-- PROMPT --
Scan the entries for the word "depth", and copy every line where it appears.

[Scene geometry reasoning data]
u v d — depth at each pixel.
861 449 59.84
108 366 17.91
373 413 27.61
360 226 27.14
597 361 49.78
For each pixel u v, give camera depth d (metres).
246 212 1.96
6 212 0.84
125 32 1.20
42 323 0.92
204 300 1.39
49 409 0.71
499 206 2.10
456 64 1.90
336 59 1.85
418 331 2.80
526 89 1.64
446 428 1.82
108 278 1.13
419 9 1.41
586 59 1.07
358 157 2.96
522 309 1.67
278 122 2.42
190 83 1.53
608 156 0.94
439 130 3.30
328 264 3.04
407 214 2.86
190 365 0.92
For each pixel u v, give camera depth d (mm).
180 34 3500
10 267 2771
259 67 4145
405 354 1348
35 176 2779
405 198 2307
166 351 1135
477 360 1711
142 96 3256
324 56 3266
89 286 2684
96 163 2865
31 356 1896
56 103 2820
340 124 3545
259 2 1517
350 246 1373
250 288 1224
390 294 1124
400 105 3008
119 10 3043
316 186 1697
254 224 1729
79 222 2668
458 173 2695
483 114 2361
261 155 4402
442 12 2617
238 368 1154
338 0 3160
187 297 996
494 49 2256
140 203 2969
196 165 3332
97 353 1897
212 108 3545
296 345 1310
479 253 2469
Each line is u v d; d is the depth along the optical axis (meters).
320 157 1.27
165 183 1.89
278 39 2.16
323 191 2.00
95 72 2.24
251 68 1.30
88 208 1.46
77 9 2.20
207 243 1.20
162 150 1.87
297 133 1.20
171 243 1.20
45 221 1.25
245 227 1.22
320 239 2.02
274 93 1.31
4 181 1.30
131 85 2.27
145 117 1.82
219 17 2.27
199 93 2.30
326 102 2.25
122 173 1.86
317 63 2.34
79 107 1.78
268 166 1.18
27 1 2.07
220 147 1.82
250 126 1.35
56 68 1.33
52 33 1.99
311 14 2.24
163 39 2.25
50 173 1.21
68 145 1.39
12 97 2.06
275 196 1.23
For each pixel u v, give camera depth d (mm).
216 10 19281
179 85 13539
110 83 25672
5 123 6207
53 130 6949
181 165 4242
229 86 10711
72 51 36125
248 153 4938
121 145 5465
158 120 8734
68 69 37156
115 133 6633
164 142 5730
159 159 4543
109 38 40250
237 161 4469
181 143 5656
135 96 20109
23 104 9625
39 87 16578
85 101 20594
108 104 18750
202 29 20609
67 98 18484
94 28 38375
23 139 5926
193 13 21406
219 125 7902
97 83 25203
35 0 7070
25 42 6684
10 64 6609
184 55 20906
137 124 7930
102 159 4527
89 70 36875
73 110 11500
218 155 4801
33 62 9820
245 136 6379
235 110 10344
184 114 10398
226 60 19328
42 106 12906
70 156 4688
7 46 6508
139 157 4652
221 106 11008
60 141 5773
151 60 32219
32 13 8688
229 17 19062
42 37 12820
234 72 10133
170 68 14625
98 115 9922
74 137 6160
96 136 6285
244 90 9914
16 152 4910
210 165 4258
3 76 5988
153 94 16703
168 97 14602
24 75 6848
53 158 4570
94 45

-- OUTPUT FOR THIS TASK --
u v d — depth at each pixel.
For each pixel u v, give camera depth d (metres).
For each pixel u v, give camera depth d (mm).
Each line is u v d; d is the depth along the optical axis (meters).
For each pixel u v, give camera depth d (mm).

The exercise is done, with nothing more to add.